SuperTalent introduces a USB 3.0 thumb drive, Toshiba fits 320GB onto a 1.8-inch hard drive, Tandberg Data debuts a capacious DAT drive, and Drobo finds investors.

Sun adds inline dedupe to ZFS, Arkeia buys Kadena for its dedupe technology, and Hitachi hints at on-drive deduping. Intel promises a fix for its glitchy SSD firmware update tool.

Blade servers are hot, ScaleMP frees SMP clusters from the need for InfiniBand, 3Leaf makes big SMPs out of x64 clusters, Quanta invests in Tilera's 100-core chip plans, Liquid Computing moves toward commodity x64 iron, and Yahoo! open sources its back-end software.

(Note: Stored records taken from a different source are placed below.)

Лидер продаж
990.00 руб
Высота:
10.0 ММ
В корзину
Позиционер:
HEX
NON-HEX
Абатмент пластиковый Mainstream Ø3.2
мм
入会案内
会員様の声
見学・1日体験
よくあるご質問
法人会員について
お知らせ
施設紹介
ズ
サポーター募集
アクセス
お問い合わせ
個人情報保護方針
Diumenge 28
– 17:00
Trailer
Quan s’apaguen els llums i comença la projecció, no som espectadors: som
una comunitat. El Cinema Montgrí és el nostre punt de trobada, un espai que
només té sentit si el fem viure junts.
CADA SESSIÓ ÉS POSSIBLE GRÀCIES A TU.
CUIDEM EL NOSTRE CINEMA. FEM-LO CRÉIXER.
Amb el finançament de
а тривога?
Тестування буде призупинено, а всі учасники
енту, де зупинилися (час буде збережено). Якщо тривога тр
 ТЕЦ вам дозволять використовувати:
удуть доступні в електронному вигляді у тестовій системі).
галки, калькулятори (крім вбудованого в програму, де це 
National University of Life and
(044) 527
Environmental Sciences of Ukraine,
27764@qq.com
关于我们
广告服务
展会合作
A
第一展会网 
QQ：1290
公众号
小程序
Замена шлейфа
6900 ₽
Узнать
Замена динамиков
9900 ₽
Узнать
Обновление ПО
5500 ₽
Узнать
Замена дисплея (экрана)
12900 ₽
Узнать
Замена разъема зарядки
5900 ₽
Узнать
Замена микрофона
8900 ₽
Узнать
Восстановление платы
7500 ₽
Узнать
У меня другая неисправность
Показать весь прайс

Vigin Airlines embraces cloud computing, Unisys launches a private cloud line, RightScale unveils a new Cloud Management Platform, Microsoft chops cloud costs, and IBM launches a free public beta of a new cloud computing development and test environment hosted on its own machines.

Red Hat rolls out its bare-metal Enterprise Virtualization hypervisor, Skype confirms that Skype for Linux will be open sourced in "the nearest future", Karmic Koala frustrates early adopters, the latest Moblin version adds nettop support, and a Linux bug gives untrusted users root access.

Security scares include ransomware-style malware, Facebook zombieware, newfangled cookie attacks, and user accounts exposed by backdoor security holes in Facebook and MySpace. A senior FBI tech says that facial recognition is useless, a judge sanctions a lawyer for leaking 179 people's personal details in an electronic court brief, and the Israeli secret service hacked into a Syrian official's laptop to obtain nuke-plant secrets.

Olympic ticket scams are already underway, the founder of BetOnSports received four years in the slammer, a cable modem modder faces up to to 20 years in prison, and two men have been accused of breaking into the computer system of their former employer - a simple feat, seeing as how the company didn't bother to delete their passwords. A minimum of five British police forces have suffered major computer failures during the past year as a result of malicious internet attacks.